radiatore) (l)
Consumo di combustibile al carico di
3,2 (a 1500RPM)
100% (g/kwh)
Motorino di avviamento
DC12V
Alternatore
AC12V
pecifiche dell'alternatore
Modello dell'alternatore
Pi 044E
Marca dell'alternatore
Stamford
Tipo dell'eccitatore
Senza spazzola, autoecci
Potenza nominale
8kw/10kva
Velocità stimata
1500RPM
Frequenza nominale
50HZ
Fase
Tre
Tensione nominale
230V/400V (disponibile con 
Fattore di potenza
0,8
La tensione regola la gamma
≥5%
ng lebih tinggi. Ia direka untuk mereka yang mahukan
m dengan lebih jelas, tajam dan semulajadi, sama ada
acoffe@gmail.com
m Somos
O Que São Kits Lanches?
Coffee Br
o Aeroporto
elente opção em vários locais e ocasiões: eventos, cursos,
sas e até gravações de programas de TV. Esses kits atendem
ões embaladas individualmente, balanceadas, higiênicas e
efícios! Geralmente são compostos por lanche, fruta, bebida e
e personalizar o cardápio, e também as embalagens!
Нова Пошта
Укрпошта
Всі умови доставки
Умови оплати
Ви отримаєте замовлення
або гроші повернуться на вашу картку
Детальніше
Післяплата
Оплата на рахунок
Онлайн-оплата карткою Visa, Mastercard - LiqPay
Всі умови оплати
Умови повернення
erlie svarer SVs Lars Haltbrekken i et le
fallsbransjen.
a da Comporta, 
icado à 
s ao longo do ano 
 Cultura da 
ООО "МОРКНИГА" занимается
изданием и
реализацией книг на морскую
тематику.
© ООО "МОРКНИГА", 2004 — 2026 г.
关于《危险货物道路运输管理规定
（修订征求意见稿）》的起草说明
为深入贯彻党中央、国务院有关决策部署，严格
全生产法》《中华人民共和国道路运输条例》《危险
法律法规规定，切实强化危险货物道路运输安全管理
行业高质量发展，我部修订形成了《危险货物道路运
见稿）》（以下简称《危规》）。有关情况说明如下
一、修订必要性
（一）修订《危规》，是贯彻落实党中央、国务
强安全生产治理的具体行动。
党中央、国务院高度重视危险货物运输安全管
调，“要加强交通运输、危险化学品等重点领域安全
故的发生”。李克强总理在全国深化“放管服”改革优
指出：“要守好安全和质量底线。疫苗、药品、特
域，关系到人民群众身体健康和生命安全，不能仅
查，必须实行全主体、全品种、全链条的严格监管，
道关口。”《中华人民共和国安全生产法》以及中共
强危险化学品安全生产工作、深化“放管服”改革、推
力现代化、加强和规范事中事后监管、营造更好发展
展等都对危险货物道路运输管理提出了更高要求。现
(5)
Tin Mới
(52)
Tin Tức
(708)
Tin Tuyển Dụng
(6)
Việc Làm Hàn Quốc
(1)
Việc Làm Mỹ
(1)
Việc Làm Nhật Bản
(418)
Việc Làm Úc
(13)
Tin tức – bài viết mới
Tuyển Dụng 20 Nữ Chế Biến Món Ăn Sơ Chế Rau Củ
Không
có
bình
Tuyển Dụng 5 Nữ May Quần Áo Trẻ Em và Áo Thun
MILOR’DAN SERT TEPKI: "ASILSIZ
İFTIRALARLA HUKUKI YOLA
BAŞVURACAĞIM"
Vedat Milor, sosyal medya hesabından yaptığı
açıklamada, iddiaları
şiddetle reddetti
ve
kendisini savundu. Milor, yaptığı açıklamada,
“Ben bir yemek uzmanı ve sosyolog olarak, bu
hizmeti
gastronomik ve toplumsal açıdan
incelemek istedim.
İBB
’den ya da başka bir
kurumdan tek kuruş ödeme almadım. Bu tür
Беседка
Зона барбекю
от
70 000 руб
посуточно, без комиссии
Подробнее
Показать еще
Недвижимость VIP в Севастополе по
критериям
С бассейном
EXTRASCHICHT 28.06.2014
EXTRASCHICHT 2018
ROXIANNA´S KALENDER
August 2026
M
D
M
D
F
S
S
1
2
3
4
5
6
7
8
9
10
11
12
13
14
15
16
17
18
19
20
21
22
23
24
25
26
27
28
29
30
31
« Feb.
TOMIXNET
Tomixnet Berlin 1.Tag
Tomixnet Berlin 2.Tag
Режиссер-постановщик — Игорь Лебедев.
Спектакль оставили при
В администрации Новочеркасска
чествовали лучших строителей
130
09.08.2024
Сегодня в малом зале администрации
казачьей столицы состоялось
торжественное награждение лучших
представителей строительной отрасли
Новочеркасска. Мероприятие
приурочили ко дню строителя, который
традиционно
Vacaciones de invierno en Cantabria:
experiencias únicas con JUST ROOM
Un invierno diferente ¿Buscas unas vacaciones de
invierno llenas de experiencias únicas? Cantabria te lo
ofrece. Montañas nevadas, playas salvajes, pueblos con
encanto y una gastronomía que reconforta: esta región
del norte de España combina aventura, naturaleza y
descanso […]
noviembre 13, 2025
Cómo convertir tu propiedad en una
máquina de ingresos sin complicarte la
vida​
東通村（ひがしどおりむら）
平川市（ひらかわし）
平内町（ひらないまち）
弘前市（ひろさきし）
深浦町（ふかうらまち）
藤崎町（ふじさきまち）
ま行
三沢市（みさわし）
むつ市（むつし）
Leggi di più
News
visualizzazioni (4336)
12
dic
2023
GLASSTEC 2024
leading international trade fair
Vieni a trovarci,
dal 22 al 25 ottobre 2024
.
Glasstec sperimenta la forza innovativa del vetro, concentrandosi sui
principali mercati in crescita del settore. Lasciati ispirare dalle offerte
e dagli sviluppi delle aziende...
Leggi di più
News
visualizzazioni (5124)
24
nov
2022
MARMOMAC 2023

=====

How to complete this task
The answer must be a word-for-word restatement of the records.

Output for this exercise
radiatore) (l)
Consumo di combustibile al carico di
3,2 (a 1500RPM)
100% (g/kwh)
Motorino di avviamento
DC12V
Alternatore
AC12V
pecifiche dell'alternatore
Modello dell'alternatore
Pi 044E
Marca dell'alternatore
Stamford
Tipo dell'eccitatore
Senza spazzola, autoecci
Potenza nominale
8kw/10kva
Velocità stimata
1500RPM
Frequenza nominale
50HZ
Fase
Tre
Tensione nominale
230V/400V (disponibile con 
Fattore di potenza
0,8
La tensione regola la gamma
≥5%
ng lebih tinggi. Ia direka untuk mereka yang mahukan
m dengan lebih jelas, tajam dan semulajadi, sama ada
acoffe@gmail.com
m Somos
O Que São Kits Lanches?
Coffee Br
o Aeroporto
elente opção em vários locais e ocasiões: eventos, cursos,
sas e até gravações de programas de TV. Esses kits atendem
ões embaladas individualmente, balanceadas, higiênicas e
efícios! Geralmente são compostos por lanche, fruta, bebida e
e personalizar o cardápio, e também as embalagens!
Нова Пошта
Укрпошта
Всі умови доставки
Умови оплати
Ви отримаєте замовлення
або гроші повернуться на вашу картку
Детальніше
Післяплата
Оплата на рахунок
Онлайн-оплата карткою Visa, Mastercard - LiqPay
Всі умови оплати
Умови повернення
erlie svarer SVs Lars Haltbrekken i et le
fallsbransjen.
a da Comporta, 
icado à 
s ao longo do ano 
 Cultura da 
ООО "МОРКНИГА" занимается
изданием и
реализацией книг на морскую
тематику.
© ООО "МОРКНИГА", 2004 — 2026 г.
关于《危险货物道路运输管理规定
（修订征求意见稿）》的起草说明
为深入贯彻党中央、国务院有关决策部署，严格
全生产法》《中华人民共和国道路运输条例》《危险
法律法规规定，切实强化危险货物道路运输安全管理
行业高质量发展，我部修订形成了《危险货物道路运
见稿）》（以下简称《危规》）。有关情况说明如下
一、修订必要性
（一）修订《危规》，是贯彻落实党中央、国务
强安全生产治理的具体行动。
党中央、国务院高度重视危险货物运输安全管
调，“要加强交通运输、危险化学品等重点领域安全
故的发生”。李克强总理在全国深化“放管服”改革优
指出：“要守好安全和质量底线。疫苗、药品、特
域，关系到人民群众身体健康和生命安全，不能仅
查，必须实行全主体、全品种、全链条的严格监管，
道关口。”《中华人民共和国安全生产法》以及中共
强危险化学品安全生产工作、深化“放管服”改革、推
力现代化、加强和规范事中事后监管、营造更好发展
展等都对危险货物道路运输管理提出了更高要求。现
(5)
Tin Mới
(52)
Tin Tức
(708)
Tin Tuyển Dụng
(6)
Việc Làm Hàn Quốc
(1)
Việc Làm Mỹ
(1)
Việc Làm Nhật Bản
(418)
Việc Làm Úc
(13)
Tin tức – bài viết mới
Tuyển Dụng 20 Nữ Chế Biến Món Ăn Sơ Chế Rau Củ
Không
có
bình
Tuyển Dụng 5 Nữ May Quần Áo Trẻ Em và Áo Thun
MILOR’DAN SERT TEPKI: "ASILSIZ
İFTIRALARLA HUKUKI YOLA
BAŞVURACAĞIM"
Vedat Milor, sosyal medya hesabından yaptığı
açıklamada, iddiaları
şiddetle reddetti
ve
kendisini savundu. Milor, yaptığı açıklamada,
“Ben bir yemek uzmanı ve sosyolog olarak, bu
hizmeti
gastronomik ve toplumsal açıdan
incelemek istedim.
İBB
’den ya da başka bir
kurumdan tek kuruş ödeme almadım. Bu tür
Беседка
Зона барбекю
от
70 000 руб
посуточно, без комиссии
Подробнее
Показать еще
Недвижимость VIP в Севастополе по
критериям
С бассейном
EXTRASCHICHT 28.06.2014
EXTRASCHICHT 2018
ROXIANNA´S KALENDER
August 2026
M
D
M
D
F
S
S
1
2
3
4
5
6
7
8
9
10
11
12
13
14
15
16
17
18
19
20
21
22
23
24
25
26
27
28
29
30
31
« Feb.
TOMIXNET
Tomixnet Berlin 1.Tag
Tomixnet Berlin 2.Tag
Режиссер-постановщик — Игорь Лебедев.
Спектакль оставили при
В администрации Новочеркасска
чествовали лучших строителей
130
09.08.2024
Сегодня в малом зале администрации
казачьей столицы состоялось
торжественное награждение лучших
представителей строительной отрасли
Новочеркасска. Мероприятие
приурочили ко дню строителя, который
традиционно
Vacaciones de invierno en Cantabria:
experiencias únicas con JUST ROOM
Un invierno diferente ¿Buscas unas vacaciones de
invierno llenas de experiencias únicas? Cantabria te lo
ofrece. Montañas nevadas, playas salvajes, pueblos con
encanto y una gastronomía que reconforta: esta región
del norte de España combina aventura, naturaleza y
descanso […]
noviembre 13, 2025
Cómo convertir tu propiedad en una
máquina de ingresos sin complicarte la
vida​
東通村（ひがしどおりむら）
平川市（ひらかわし）
平内町（ひらないまち）
弘前市（ひろさきし）
深浦町（ふかうらまち）
藤崎町（ふじさきまち）
ま行
三沢市（みさわし）
むつ市（むつし）
Leggi di più
News
visualizzazioni (4336)
12
dic
2023
GLASSTEC 2024
leading international trade fair
Vieni a trovarci,
dal 22 al 25 ottobre 2024
.
Glasstec sperimenta la forza innovativa del vetro, concentrandosi sui
principali mercati in crescita del settore. Lasciati ispirare dalle offerte
e dagli sviluppi delle aziende...
Leggi di più
News
visualizzazioni (5124)
24
nov
2022
MARMOMAC 2023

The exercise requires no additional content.